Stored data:
Segment Open

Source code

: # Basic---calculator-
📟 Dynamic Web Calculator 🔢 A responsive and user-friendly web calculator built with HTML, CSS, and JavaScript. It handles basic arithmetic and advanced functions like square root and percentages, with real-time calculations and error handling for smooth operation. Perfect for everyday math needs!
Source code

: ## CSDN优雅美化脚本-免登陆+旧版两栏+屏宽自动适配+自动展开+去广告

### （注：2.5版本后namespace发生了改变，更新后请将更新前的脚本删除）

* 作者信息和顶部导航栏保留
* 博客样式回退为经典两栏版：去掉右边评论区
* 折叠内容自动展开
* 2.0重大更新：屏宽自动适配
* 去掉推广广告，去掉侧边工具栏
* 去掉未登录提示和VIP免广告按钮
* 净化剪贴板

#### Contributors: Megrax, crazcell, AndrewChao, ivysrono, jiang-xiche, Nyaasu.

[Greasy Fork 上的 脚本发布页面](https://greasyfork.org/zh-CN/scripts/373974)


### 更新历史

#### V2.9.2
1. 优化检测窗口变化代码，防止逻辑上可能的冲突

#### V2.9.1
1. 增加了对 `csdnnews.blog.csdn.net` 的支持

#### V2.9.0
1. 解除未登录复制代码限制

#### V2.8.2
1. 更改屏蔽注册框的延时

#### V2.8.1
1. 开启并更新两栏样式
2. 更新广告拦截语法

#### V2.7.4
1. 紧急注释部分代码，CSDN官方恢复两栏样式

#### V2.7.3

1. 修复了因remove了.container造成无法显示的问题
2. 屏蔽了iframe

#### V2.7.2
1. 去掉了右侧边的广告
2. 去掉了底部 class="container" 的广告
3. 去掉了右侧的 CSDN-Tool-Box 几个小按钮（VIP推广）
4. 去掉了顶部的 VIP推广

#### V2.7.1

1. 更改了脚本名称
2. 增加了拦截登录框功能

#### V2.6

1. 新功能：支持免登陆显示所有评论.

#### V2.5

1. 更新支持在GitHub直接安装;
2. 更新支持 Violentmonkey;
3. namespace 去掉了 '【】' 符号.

Segment Closed

[TASK]
Return all entries exactly.

[EXERCISE RESULT]
Source code

: # Basic---calculator-
📟 Dynamic Web Calculator 🔢 A responsive and user-friendly web calculator built with HTML, CSS, and JavaScript. It handles basic arithmetic and advanced functions like square root and percentages, with real-time calculations and error handling for smooth operation. Perfect for everyday math needs!
Source code

: ## CSDN优雅美化脚本-免登陆+旧版两栏+屏宽自动适配+自动展开+去广告

### （注：2.5版本后namespace发生了改变，更新后请将更新前的脚本删除）

* 作者信息和顶部导航栏保留
* 博客样式回退为经典两栏版：去掉右边评论区
* 折叠内容自动展开
* 2.0重大更新：屏宽自动适配
* 去掉推广广告，去掉侧边工具栏
* 去掉未登录提示和VIP免广告按钮
* 净化剪贴板

#### Contributors: Megrax, crazcell, AndrewChao, ivysrono, jiang-xiche, Nyaasu.

[Greasy Fork 上的 脚本发布页面](https://greasyfork.org/zh-CN/scripts/373974)


### 更新历史

#### V2.9.2
1. 优化检测窗口变化代码，防止逻辑上可能的冲突

#### V2.9.1
1. 增加了对 `csdnnews.blog.csdn.net` 的支持

#### V2.9.0
1. 解除未登录复制代码限制

#### V2.8.2
1. 更改屏蔽注册框的延时

#### V2.8.1
1. 开启并更新两栏样式
2. 更新广告拦截语法

#### V2.7.4
1. 紧急注释部分代码，CSDN官方恢复两栏样式

#### V2.7.3

1. 修复了因remove了.container造成无法显示的问题
2. 屏蔽了iframe

#### V2.7.2
1. 去掉了右侧边的广告
2. 去掉了底部 class="container" 的广告
3. 去掉了右侧的 CSDN-Tool-Box 几个小按钮（VIP推广）
4. 去掉了顶部的 VIP推广

#### V2.7.1

1. 更改了脚本名称
2. 增加了拦截登录框功能

#### V2.6

1. 新功能：支持免登陆显示所有评论.

#### V2.5

1. 更新支持在GitHub直接安装;
2. 更新支持 Violentmonkey;
3. namespace 去掉了 '【】' 符号.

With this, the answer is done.